Ben Jewell's Slough Creek Spinner a step-by-step

Ben Jewell's - Slough Creek Spinner
Fishing Yellowstone National Park's famous Slough Creek can be a real test of skill and fly fishing knowledge.  The Cutthroat trout are tough to catch and by mid-season have seen most every fly available.  Knowing a few key flies and how and when to fish them can make all the difference.

There are a few flies I would not be without on Slough, this is one of them.  That's why my fellow guide Ben named it as such.  Anytime you see a fly with a creeks name, and you are going to fish that creek....... Yeah, you're going to want some of those.

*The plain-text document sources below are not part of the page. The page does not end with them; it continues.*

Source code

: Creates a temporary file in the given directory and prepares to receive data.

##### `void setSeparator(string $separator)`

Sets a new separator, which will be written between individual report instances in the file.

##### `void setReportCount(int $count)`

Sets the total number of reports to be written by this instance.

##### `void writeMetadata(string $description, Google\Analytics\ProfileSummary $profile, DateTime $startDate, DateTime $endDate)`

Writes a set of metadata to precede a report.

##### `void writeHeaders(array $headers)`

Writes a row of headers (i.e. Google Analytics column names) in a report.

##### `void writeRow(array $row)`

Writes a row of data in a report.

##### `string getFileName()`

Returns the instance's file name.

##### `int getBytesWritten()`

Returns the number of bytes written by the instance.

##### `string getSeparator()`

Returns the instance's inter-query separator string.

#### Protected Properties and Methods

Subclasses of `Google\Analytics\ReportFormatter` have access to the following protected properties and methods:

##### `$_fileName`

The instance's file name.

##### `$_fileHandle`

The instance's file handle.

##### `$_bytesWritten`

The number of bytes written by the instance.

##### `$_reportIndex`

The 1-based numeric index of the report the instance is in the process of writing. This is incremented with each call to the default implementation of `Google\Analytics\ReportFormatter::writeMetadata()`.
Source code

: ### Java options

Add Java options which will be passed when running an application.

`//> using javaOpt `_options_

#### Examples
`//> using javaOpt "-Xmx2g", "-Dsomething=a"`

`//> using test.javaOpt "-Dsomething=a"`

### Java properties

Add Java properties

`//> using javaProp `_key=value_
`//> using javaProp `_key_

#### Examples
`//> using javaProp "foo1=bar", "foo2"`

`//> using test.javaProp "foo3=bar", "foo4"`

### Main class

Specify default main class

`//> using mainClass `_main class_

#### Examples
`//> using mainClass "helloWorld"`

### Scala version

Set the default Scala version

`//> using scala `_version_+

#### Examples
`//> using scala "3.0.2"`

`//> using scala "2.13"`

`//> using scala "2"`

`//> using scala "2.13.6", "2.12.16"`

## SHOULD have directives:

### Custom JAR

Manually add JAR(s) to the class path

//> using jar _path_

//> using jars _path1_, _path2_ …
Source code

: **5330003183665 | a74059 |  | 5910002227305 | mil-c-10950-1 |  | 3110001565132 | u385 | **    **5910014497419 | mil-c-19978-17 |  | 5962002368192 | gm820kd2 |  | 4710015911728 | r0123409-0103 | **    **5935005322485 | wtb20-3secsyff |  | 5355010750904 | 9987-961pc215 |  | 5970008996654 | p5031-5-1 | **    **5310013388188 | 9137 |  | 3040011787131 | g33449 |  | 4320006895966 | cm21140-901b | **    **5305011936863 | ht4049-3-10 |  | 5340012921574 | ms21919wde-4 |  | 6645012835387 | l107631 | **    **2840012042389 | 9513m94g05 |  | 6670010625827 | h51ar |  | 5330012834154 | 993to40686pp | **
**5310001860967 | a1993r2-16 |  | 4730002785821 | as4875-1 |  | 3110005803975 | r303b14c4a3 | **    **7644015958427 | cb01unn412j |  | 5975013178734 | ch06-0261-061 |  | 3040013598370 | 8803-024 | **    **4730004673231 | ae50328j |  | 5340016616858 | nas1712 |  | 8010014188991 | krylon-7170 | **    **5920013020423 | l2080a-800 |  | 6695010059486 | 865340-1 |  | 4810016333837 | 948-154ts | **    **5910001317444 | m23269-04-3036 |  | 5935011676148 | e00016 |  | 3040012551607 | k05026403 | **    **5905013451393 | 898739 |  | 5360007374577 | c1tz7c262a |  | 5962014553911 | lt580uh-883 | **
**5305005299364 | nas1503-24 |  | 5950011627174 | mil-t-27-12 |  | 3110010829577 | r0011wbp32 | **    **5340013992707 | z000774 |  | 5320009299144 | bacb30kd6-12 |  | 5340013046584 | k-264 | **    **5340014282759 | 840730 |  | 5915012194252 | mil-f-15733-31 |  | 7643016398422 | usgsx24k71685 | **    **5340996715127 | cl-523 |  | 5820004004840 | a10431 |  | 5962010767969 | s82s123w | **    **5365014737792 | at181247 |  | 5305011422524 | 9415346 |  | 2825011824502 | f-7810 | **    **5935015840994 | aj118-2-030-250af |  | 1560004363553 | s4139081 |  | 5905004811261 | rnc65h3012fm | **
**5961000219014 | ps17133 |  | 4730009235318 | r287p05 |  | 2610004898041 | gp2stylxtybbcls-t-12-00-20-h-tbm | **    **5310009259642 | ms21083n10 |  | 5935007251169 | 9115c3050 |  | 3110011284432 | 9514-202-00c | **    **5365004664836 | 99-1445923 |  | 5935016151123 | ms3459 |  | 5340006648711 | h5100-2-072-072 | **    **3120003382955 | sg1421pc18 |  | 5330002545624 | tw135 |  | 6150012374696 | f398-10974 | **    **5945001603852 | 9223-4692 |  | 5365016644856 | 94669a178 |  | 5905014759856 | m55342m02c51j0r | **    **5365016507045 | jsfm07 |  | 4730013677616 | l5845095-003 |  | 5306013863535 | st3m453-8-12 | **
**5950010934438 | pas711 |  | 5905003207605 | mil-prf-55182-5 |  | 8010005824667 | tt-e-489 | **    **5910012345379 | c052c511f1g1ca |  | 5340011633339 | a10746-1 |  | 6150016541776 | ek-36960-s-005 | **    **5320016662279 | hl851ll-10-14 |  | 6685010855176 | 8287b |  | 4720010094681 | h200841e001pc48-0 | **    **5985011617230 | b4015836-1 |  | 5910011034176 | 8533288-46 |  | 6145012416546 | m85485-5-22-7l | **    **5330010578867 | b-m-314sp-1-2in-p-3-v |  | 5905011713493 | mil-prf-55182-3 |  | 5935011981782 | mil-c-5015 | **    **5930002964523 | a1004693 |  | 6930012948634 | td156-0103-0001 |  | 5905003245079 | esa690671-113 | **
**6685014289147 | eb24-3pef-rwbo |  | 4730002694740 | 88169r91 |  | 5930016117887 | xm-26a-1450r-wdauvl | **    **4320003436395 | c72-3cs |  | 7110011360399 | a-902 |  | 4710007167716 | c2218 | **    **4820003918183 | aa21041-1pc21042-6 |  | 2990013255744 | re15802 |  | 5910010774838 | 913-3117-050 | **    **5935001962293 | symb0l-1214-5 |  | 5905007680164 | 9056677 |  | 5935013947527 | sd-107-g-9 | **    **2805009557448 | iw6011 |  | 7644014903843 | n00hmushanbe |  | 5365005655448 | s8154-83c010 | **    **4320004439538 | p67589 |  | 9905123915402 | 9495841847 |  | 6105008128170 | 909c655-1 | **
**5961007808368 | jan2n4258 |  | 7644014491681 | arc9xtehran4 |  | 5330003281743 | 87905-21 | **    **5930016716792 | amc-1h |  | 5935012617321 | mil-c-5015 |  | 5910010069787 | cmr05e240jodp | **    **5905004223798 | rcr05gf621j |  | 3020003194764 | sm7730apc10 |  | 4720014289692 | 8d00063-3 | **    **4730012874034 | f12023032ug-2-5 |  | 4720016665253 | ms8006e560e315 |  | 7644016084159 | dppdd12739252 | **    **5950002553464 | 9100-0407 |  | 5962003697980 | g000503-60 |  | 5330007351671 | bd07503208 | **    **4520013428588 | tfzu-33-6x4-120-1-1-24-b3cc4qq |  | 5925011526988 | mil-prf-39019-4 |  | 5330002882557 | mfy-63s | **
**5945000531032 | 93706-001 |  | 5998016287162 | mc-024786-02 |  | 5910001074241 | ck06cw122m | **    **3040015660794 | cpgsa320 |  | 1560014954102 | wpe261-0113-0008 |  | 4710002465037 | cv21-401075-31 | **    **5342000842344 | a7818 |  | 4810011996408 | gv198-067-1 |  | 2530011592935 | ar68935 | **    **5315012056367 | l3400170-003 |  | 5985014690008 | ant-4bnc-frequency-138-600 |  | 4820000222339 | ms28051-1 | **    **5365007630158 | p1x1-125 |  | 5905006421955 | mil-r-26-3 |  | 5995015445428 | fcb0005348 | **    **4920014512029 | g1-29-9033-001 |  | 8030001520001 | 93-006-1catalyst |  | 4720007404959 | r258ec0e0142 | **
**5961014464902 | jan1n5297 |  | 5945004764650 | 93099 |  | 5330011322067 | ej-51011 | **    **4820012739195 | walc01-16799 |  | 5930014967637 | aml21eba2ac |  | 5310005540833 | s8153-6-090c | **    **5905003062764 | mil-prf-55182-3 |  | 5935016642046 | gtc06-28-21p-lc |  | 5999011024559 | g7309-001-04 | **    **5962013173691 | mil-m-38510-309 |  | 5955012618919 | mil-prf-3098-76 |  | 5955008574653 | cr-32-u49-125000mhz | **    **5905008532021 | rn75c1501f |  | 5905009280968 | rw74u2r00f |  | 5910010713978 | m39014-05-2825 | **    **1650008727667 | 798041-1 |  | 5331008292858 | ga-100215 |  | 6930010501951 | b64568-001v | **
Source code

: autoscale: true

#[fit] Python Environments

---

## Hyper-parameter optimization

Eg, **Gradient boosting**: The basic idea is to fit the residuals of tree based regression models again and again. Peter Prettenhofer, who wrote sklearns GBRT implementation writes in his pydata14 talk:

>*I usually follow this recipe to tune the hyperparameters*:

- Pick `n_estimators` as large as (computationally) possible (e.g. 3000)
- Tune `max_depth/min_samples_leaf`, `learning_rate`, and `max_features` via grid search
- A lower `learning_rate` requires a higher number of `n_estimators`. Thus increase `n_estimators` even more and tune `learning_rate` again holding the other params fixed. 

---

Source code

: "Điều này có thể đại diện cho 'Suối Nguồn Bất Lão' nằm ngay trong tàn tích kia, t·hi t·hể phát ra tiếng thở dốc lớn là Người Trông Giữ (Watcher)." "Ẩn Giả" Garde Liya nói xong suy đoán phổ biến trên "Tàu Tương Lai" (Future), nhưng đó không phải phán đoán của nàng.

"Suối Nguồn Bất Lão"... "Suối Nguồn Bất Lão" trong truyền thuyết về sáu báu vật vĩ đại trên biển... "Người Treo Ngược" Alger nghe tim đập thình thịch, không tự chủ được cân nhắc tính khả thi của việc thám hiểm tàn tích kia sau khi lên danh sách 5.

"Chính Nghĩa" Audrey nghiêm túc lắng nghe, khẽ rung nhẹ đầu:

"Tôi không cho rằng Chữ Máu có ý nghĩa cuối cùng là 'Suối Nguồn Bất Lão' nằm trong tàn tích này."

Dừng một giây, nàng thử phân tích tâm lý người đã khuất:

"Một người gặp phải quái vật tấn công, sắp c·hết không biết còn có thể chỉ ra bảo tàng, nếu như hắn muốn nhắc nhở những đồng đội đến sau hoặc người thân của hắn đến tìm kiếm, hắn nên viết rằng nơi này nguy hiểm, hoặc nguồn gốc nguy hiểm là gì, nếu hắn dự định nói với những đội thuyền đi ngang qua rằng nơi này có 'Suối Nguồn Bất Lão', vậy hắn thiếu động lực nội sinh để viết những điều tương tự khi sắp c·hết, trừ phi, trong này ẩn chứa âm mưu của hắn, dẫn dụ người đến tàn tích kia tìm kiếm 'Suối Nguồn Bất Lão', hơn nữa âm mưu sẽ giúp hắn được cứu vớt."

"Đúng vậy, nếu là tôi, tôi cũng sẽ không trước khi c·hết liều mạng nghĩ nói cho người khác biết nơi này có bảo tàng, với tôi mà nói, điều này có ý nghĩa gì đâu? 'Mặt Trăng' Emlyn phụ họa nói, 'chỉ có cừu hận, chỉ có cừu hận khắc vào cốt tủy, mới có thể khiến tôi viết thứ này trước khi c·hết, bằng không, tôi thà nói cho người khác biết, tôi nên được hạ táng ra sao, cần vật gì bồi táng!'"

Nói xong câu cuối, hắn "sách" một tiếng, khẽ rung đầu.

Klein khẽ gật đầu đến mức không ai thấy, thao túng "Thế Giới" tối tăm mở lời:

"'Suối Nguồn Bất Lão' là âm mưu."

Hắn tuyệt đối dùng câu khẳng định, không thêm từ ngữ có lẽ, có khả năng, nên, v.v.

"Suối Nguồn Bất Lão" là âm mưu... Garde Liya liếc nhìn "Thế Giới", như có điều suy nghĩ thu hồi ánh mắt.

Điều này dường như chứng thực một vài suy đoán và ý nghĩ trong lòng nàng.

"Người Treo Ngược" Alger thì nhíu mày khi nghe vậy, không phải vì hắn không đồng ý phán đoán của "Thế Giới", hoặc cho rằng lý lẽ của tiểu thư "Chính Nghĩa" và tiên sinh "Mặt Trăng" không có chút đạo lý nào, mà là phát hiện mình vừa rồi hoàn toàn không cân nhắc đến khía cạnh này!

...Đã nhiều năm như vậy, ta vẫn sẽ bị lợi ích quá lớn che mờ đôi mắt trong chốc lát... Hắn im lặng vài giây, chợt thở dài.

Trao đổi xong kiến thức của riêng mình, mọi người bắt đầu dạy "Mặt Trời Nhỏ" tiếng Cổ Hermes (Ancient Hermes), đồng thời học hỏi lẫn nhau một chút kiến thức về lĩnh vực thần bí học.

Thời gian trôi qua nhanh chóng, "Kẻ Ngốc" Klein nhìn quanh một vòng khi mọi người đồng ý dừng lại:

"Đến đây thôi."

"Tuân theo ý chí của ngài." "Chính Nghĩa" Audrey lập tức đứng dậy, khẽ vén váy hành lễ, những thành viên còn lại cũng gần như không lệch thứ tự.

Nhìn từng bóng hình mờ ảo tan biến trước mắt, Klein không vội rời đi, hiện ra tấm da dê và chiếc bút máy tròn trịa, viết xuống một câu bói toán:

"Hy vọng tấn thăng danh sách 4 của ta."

an average Slough Creek Cutt'y...

I enjoy tying this fly even though it has more materials than I like and they can be troublesome to manage.
Here you see wing bundles, each made up of white and dark gray Widow's Web and 2 strands of Krystal Flask.  Turkey rounds of Gray-olive biots are used to wrap the body and moose  body hair is spilt to form the tails.

using a size #12-14 dry fly hook with Danville Olive thread, tails formed and a biot at the ready for wrapping...

wrapping the biot forward with the rib exposed...

wings added with figure 8 wraps and thread dubbed with gray dubbing...

wrap the thorax with the dubbed thread using more figure 8's and then form the head and double whip finish...

a completed Jewell's Slough Creek Spinner.
I fish this fly in size #12 during the Green Drake hatch.  I fish it greased, 12 inches or so behind a EMT Green Drake Emerger as these spinners are tough to see on the water and the EMT acts as my indicator.  It's best fished to slow risers in quieter water.

Also, I like to feed them to difficult fish when nothing else seems to work by fishing them as a trailer without floatant as a drowned dun... this usually does the trick.